20/06/2022
Uno de los síntomas menos entendidos de la dependencia emocional es la falta de barreras emocionales con nuestros vínculos más íntimos.
Como literales esponjas, aquellos que nos relacionamos desde la dependencia emocional, nos caracterizamos por una aguda capacidad de sentir las emociones de los otros como si fueran nuestras.
Muchas veces este síntoma se confunde con empatía, y creemos que nuestra falta de límites, nuestra incapacidad de decir “no”, especialmente a alguien con quien mantenemos un vínculo no sano, se debe a que somos demasiado empáticos.
Esta etiqueta es debatible, ya que la empatía, que es la capacidad de ponernos en el lugar del otro, pudiendo así comprender su marco de referencia cognitivo y emocional, no implica el auto-traicionarnos ni perdernos en el estado emocional ajeno.

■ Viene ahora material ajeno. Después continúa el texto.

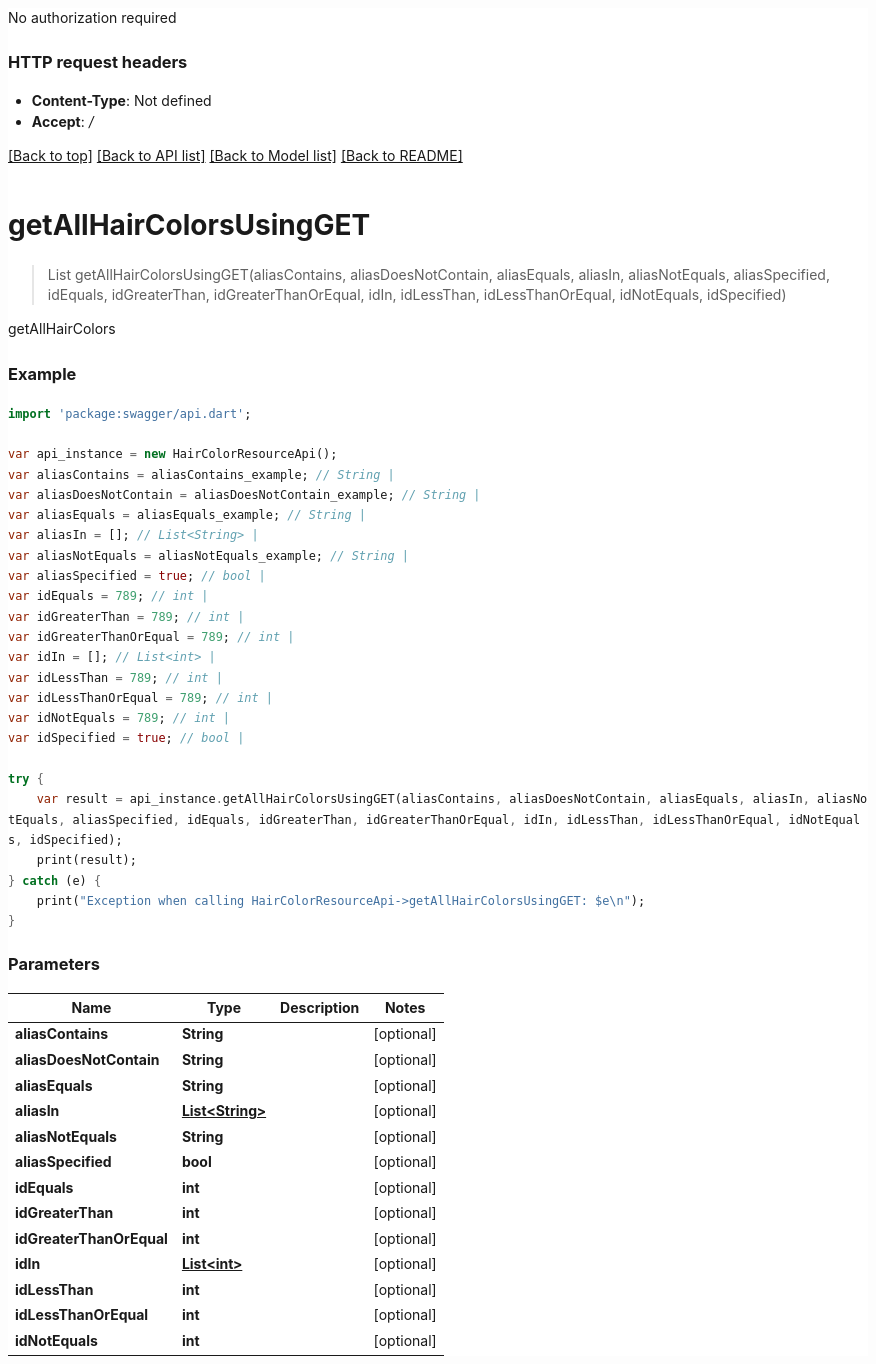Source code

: No authorization required

### HTTP request headers

 - **Content-Type**: Not defined
 - **Accept**: */*

[[Back to top]](#) [[Back to API list]](../README.md#documentation-for-api-endpoints) [[Back to Model list]](../README.md#documentation-for-models) [[Back to README]](../README.md)

# **getAllHairColorsUsingGET**
> List<HairColorDTO> getAllHairColorsUsingGET(aliasContains, aliasDoesNotContain, aliasEquals, aliasIn, aliasNotEquals, aliasSpecified, idEquals, idGreaterThan, idGreaterThanOrEqual, idIn, idLessThan, idLessThanOrEqual, idNotEquals, idSpecified)

getAllHairColors

### Example 
```dart
import 'package:swagger/api.dart';

var api_instance = new HairColorResourceApi();
var aliasContains = aliasContains_example; // String | 
var aliasDoesNotContain = aliasDoesNotContain_example; // String | 
var aliasEquals = aliasEquals_example; // String | 
var aliasIn = []; // List<String> | 
var aliasNotEquals = aliasNotEquals_example; // String | 
var aliasSpecified = true; // bool | 
var idEquals = 789; // int | 
var idGreaterThan = 789; // int | 
var idGreaterThanOrEqual = 789; // int | 
var idIn = []; // List<int> | 
var idLessThan = 789; // int | 
var idLessThanOrEqual = 789; // int | 
var idNotEquals = 789; // int | 
var idSpecified = true; // bool | 

try { 
    var result = api_instance.getAllHairColorsUsingGET(aliasContains, aliasDoesNotContain, aliasEquals, aliasIn, aliasNotEquals, aliasSpecified, idEquals, idGreaterThan, idGreaterThanOrEqual, idIn, idLessThan, idLessThanOrEqual, idNotEquals, idSpecified);
    print(result);
} catch (e) {
    print("Exception when calling HairColorResourceApi->getAllHairColorsUsingGET: $e\n");
}
```

### Parameters

Name | Type | Description  | Notes
------------- | ------------- | ------------- | -------------
 **aliasContains** | **String**|  | [optional] 
 **aliasDoesNotContain** | **String**|  | [optional] 
 **aliasEquals** | **String**|  | [optional] 
 **aliasIn** | [**List&lt;String&gt;**](String.md)|  | [optional] 
 **aliasNotEquals** | **String**|  | [optional] 
 **aliasSpecified** | **bool**|  | [optional] 
 **idEquals** | **int**|  | [optional] 
 **idGreaterThan** | **int**|  | [optional] 
 **idGreaterThanOrEqual** | **int**|  | [optional] 
 **idIn** | [**List&lt;int&gt;**](int.md)|  | [optional] 
 **idLessThan** | **int**|  | [optional] 
 **idLessThanOrEqual** | **int**|  | [optional] 
 **idNotEquals** | **int**|  | [optional] 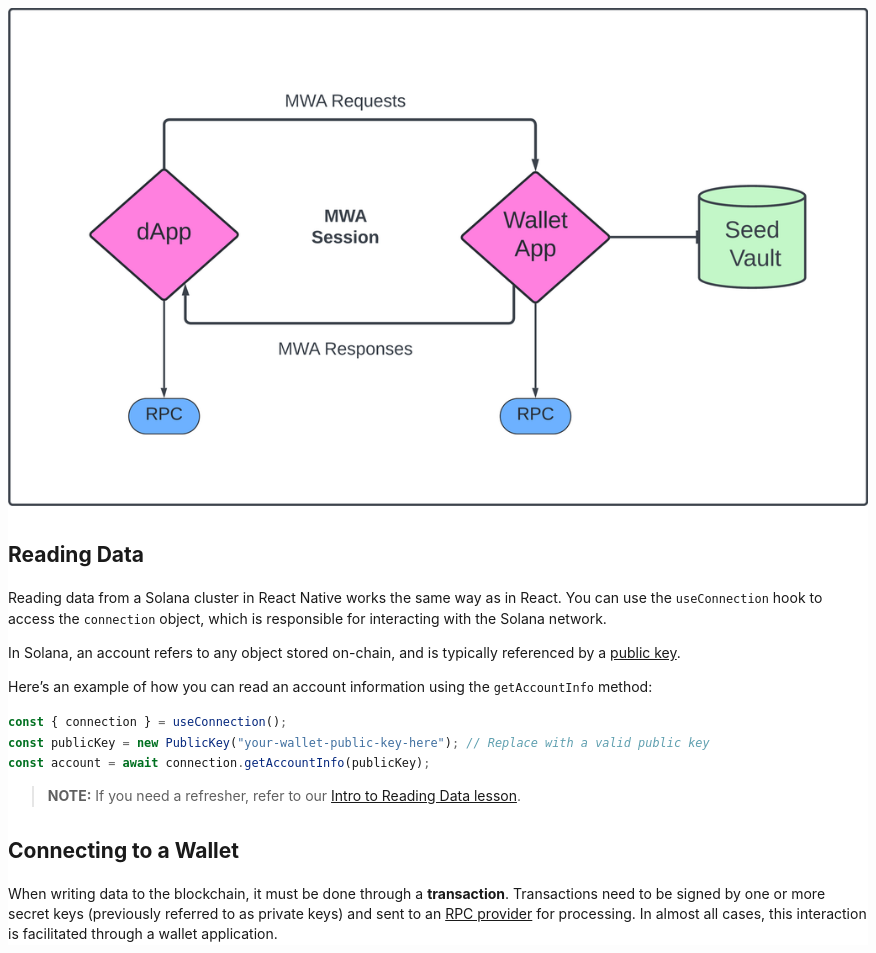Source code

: ![dApp Flow](/public/assets/courses/unboxed/basic-solana-mobile-flow.png)

## Reading Data

Reading data from a Solana cluster in React Native works the same way as in
React. You can use the `useConnection` hook to access the `connection` object,
which is responsible for interacting with the Solana network.

In Solana, an account refers to any object stored on-chain, and is typically
referenced by a
[public key](https://www.investopedia.com/terms/p/public-key.asp).

Here’s an example of how you can read an account information using the
`getAccountInfo` method:

```javascript
const { connection } = useConnection();
const publicKey = new PublicKey("your-wallet-public-key-here"); // Replace with a valid public key
const account = await connection.getAccountInfo(publicKey);
```

> **NOTE:** If you need a refresher, refer to our
> [Intro to Reading Data lesson](/content/courses/intro-to-solana/intro-to-reading-data).

## Connecting to a Wallet

When writing data to the blockchain, it must be done through a **transaction**.
Transactions need to be signed by one or more secret keys (previously referred
to as private keys) and sent to an
[RPC provider](https://academy.subquery.network/subquery_network/node_operators/rpc_providers/introduction.html)
for processing. In almost all cases, this interaction is facilitated through a
wallet application.
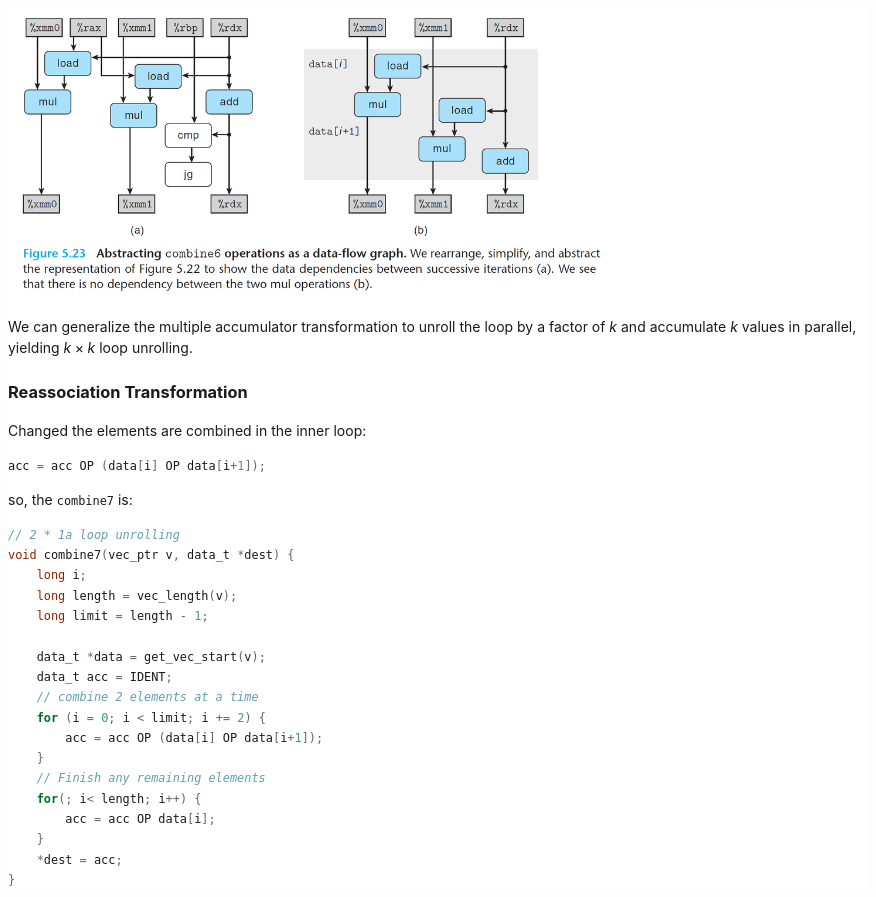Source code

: <img src="images/C5_Combine6DataFlow.png" width =600>

We can generalize the multiple accumulator transformation to unroll the loop by a factor of $k$ and accumulate $k$ values in parallel, yielding $k × k$ loop unrolling.

### Reassociation Transformation

Changed the elements are combined in the inner loop:

```c
acc = acc OP (data[i] OP data[i+1]);
```

so, the `combine7` is:

```c
// 2 * 1a loop unrolling
void combine7(vec_ptr v, data_t *dest) {
    long i;
    long length = vec_length(v);
    long limit = length - 1;

    data_t *data = get_vec_start(v);
    data_t acc = IDENT;
    // combine 2 elements at a time
    for (i = 0; i < limit; i += 2) {
        acc = acc OP (data[i] OP data[i+1]);
    }
    // Finish any remaining elements
    for(; i< length; i++) {
        acc = acc OP data[i];
    }
    *dest = acc;
}
```
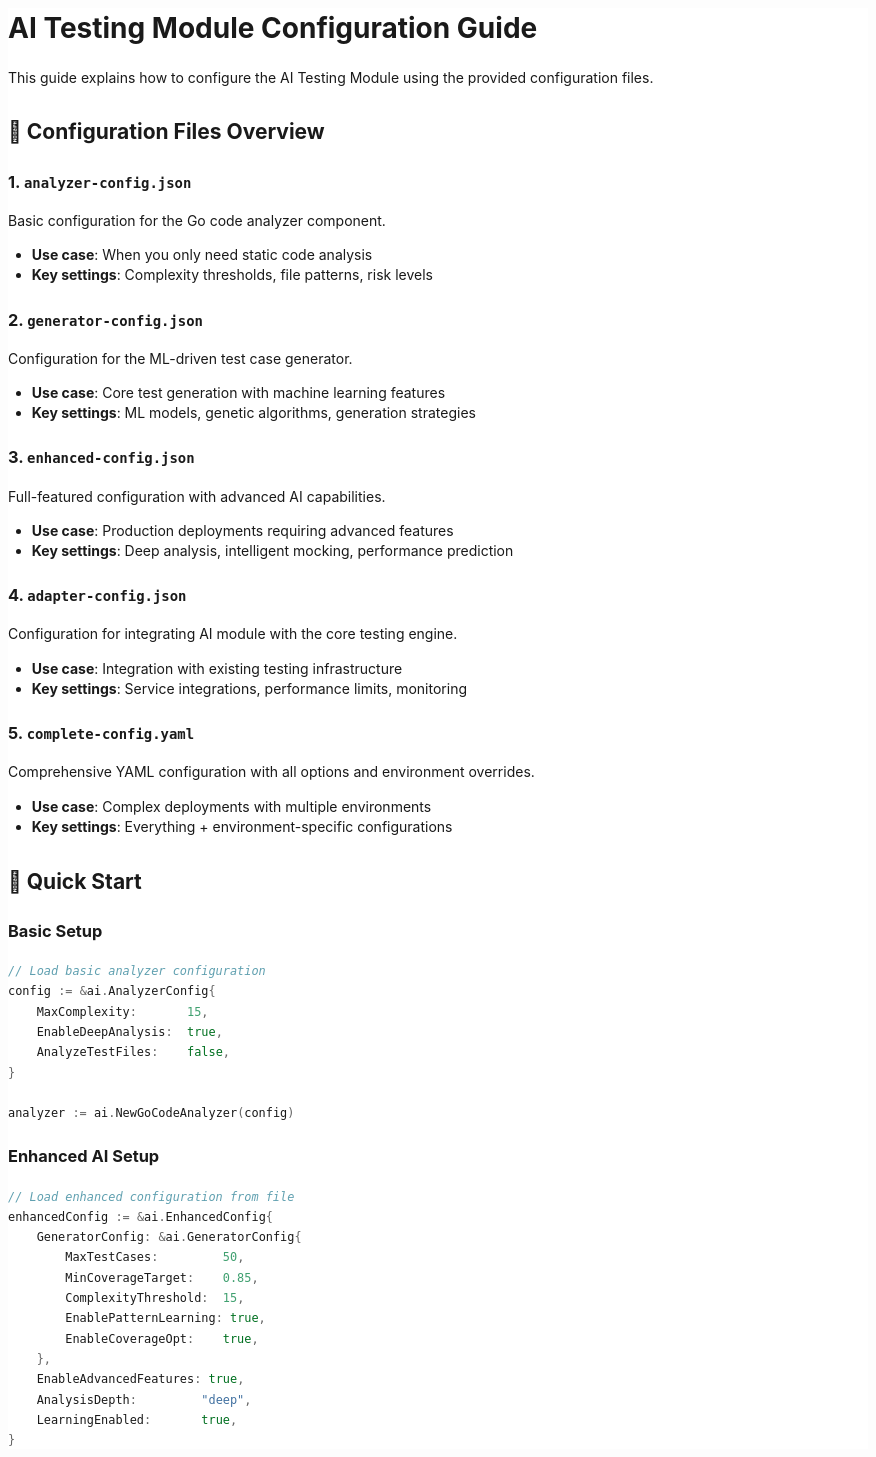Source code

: # AI Testing Module Configuration Guide

This guide explains how to configure the AI Testing Module using the provided configuration files.

## 📁 Configuration Files Overview

### 1. `analyzer-config.json`
Basic configuration for the Go code analyzer component.
- **Use case**: When you only need static code analysis
- **Key settings**: Complexity thresholds, file patterns, risk levels

### 2. `generator-config.json`
Configuration for the ML-driven test case generator.
- **Use case**: Core test generation with machine learning features
- **Key settings**: ML models, genetic algorithms, generation strategies

### 3. `enhanced-config.json`
Full-featured configuration with advanced AI capabilities.
- **Use case**: Production deployments requiring advanced features
- **Key settings**: Deep analysis, intelligent mocking, performance prediction

### 4. `adapter-config.json`
Configuration for integrating AI module with the core testing engine.
- **Use case**: Integration with existing testing infrastructure
- **Key settings**: Service integrations, performance limits, monitoring

### 5. `complete-config.yaml`
Comprehensive YAML configuration with all options and environment overrides.
- **Use case**: Complex deployments with multiple environments
- **Key settings**: Everything + environment-specific configurations

## 🚀 Quick Start

### Basic Setup
```go
// Load basic analyzer configuration
config := &ai.AnalyzerConfig{
    MaxComplexity:       15,
    EnableDeepAnalysis:  true,
    AnalyzeTestFiles:    false,
}

analyzer := ai.NewGoCodeAnalyzer(config)
```

### Enhanced AI Setup
```go
// Load enhanced configuration from file
enhancedConfig := &ai.EnhancedConfig{
    GeneratorConfig: &ai.GeneratorConfig{
        MaxTestCases:         50,
        MinCoverageTarget:    0.85,
        ComplexityThreshold:  15,
        EnablePatternLearning: true,
        EnableCoverageOpt:    true,
    },
    EnableAdvancedFeatures: true,
    AnalysisDepth:         "deep",
    LearningEnabled:       true,
}
```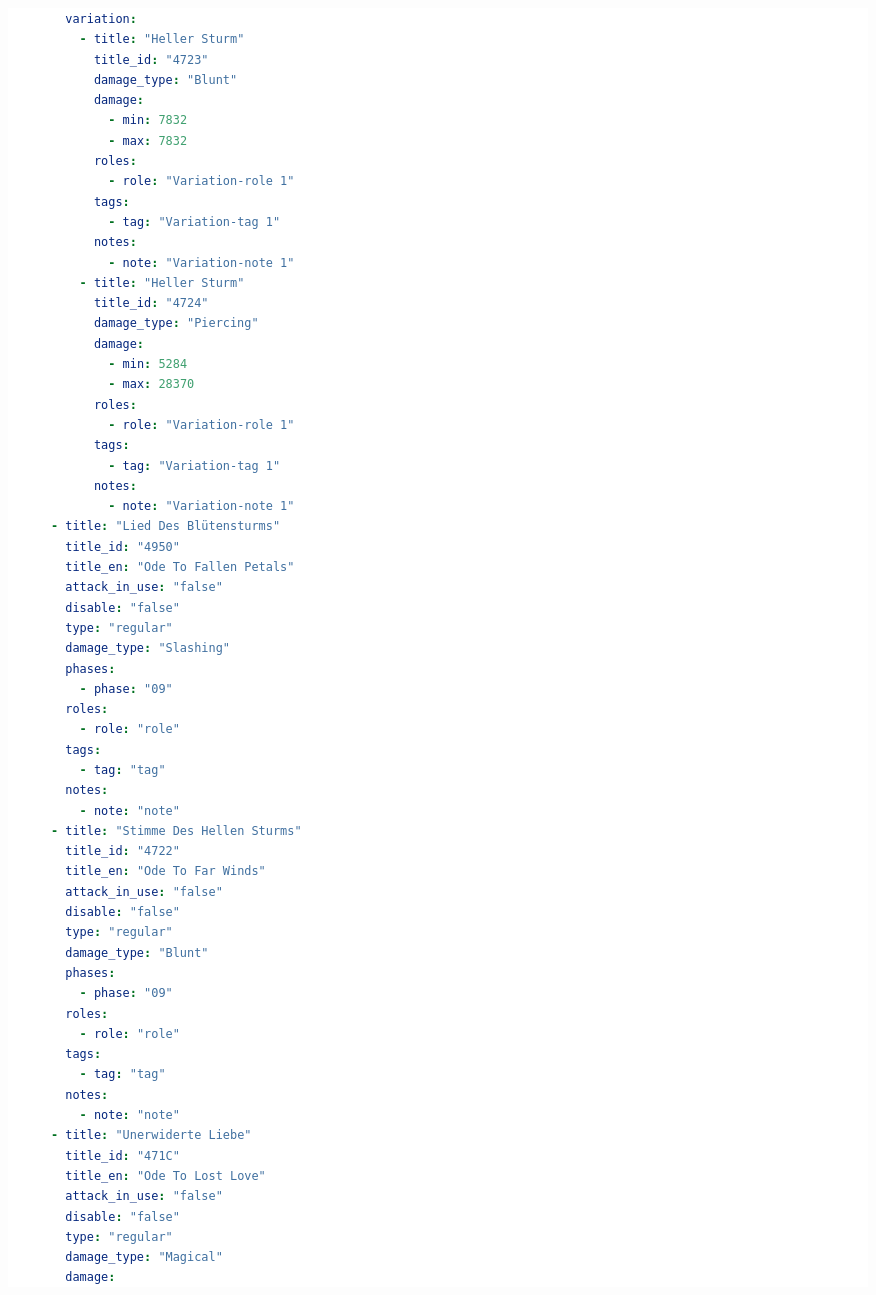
 ```yaml
        variation:
          - title: "Heller Sturm"
            title_id: "4723"
            damage_type: "Blunt"
            damage:
              - min: 7832
              - max: 7832
            roles:
              - role: "Variation-role 1"
            tags:
              - tag: "Variation-tag 1"
            notes:
              - note: "Variation-note 1"
          - title: "Heller Sturm"
            title_id: "4724"
            damage_type: "Piercing"
            damage:
              - min: 5284
              - max: 28370
            roles:
              - role: "Variation-role 1"
            tags:
              - tag: "Variation-tag 1"
            notes:
              - note: "Variation-note 1"
      - title: "Lied Des Blütensturms"
        title_id: "4950"
        title_en: "Ode To Fallen Petals"
        attack_in_use: "false"
        disable: "false"
        type: "regular"
        damage_type: "Slashing"
        phases:
          - phase: "09"
        roles:
          - role: "role"
        tags:
          - tag: "tag"
        notes:
          - note: "note"
      - title: "Stimme Des Hellen Sturms"
        title_id: "4722"
        title_en: "Ode To Far Winds"
        attack_in_use: "false"
        disable: "false"
        type: "regular"
        damage_type: "Blunt"
        phases:
          - phase: "09"
        roles:
          - role: "role"
        tags:
          - tag: "tag"
        notes:
          - note: "note"
      - title: "Unerwiderte Liebe"
        title_id: "471C"
        title_en: "Ode To Lost Love"
        attack_in_use: "false"
        disable: "false"
        type: "regular"
        damage_type: "Magical"
        damage:
```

Lo que es más probable, es que esa hipersensibilidad emocional se deba a un sistema nervioso desregulado producto de experiencias adversas, especialmente en la infancia, cuando aprendimos que nuestra supervivencia dependía de que tuviéramos el foco fijo en el afuera, para evitar ser lastimados.
En algún momento, nuestro fuerte sistema de protección interno nos convenció que si estábamos un paso adelante de aquello que percibíamos como peligroso, un grito, un conflicto, una dura crítica, un potencial abandono o un doloroso rechazo, estaríamos a salvo.
Por eso hoy, ante un estado emocional que nos recuerda a aquello que nos hizo sentir amenazados, las alarmas internas se disparan y no podemos más que sobre-focalizarnos en el otro y absorber la valiosa información emocional que, en algún momento, nos ahorró, quizá, una pizca de dolor.
Hundidos bajo el peso de éstas emociones y con el sistema cerebral límbico en modo supervivencia no podemos hacer otra cosa que eso, sobrevivir.
Es entonces, que nuestra región pre-frontal, aquella destinada a analizar y encontrar soluciones, se paraliza ante la urgente tarea de mantenernos a salvo, afectando nuestra capacidad de tomar decisiones beneficiosas y ver oportunidades más allá de lo inmediato.
Como niños asustados, obramos desde la reacción profundamente humana de evasión a la amenaza física o emocional (la no pertenencia y el abandono duelen tanto o más que los golpes).
Allí es cuando, sin quererlo, nos sobre-adaptamos, excusamos, damos interminables oportunidades a quien no las merece, nos mutilamos, nos abandonamos, nos traicionamos una y mil veces con tal de deshacernos del miedo y la posibilidad de experimentar nuevamente el insoportable dolor.
Regresionamos a un estado de indefensión y falta de recursos que refleja la edad en la que nuestro sistema nervioso quedó afectado, cuerpos de adultos con reacciones de niños, incapaces de reconocer nuestro poder para modificar, ciegos a las inmensas capacidades del adulto que somos hoy.
¿Qué hago para solucionar esto? Se preguntarán.
Como todo en este camino, no hay respuestas simples, fáciles o rápidas.
Un sistema nervioso hipervigilante y las cicatrices emocionales del pasado no desaparecen de la noche a la mañana.
Nuestro trabajo, en principio, es traer consciencia compasiva a nuestra forma de relacionarnos, a nuestras reacciones, a la forma en la que el inteligente animal que es nuestro cuerpo responde a ciertas situaciones o personas.
Luego, es cuestión de escucharnos, de sentir y darle espacio a lo que emocionalmente surge, de procesarlo, de de brindarnos calma y seguridad mediante técnicas de gestión emocional y trabajo somático como la respiración consciente, el tacto calmante y compasivo, el mindfulness, entre otras.
Con el tiempo, lograremos reemplazar la reacción automática, poniendo una pausa entre estímulo y respuesta pudiendo así, diferenciarnos del estado emocional del otro, respondiendo a nuestras propias necesidades y convirtiéndonos en nuestro propio refugio seguro y conectado desde el amor y no ya desde el miedo al dolor.